◆ HOW TO COMPLETE THIS TASK
Print every line of the listing below verbatim, with nothing changed, added, or left out.

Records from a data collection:
^^^^

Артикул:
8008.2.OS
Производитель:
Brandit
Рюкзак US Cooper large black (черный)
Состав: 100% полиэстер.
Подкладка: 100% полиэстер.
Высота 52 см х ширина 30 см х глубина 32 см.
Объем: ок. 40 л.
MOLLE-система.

^^^^

◆ RESPONSE TO THIS EXERCISE
Артикул:
8008.2.OS
Производитель:
Brandit
Рюкзак US Cooper large black (черный)
Состав: 100% полиэстер.
Подкладка: 100% полиэстер.
Высота 52 см х ширина 30 см х глубина 32 см.
Объем: ок. 40 л.
MOLLE-система.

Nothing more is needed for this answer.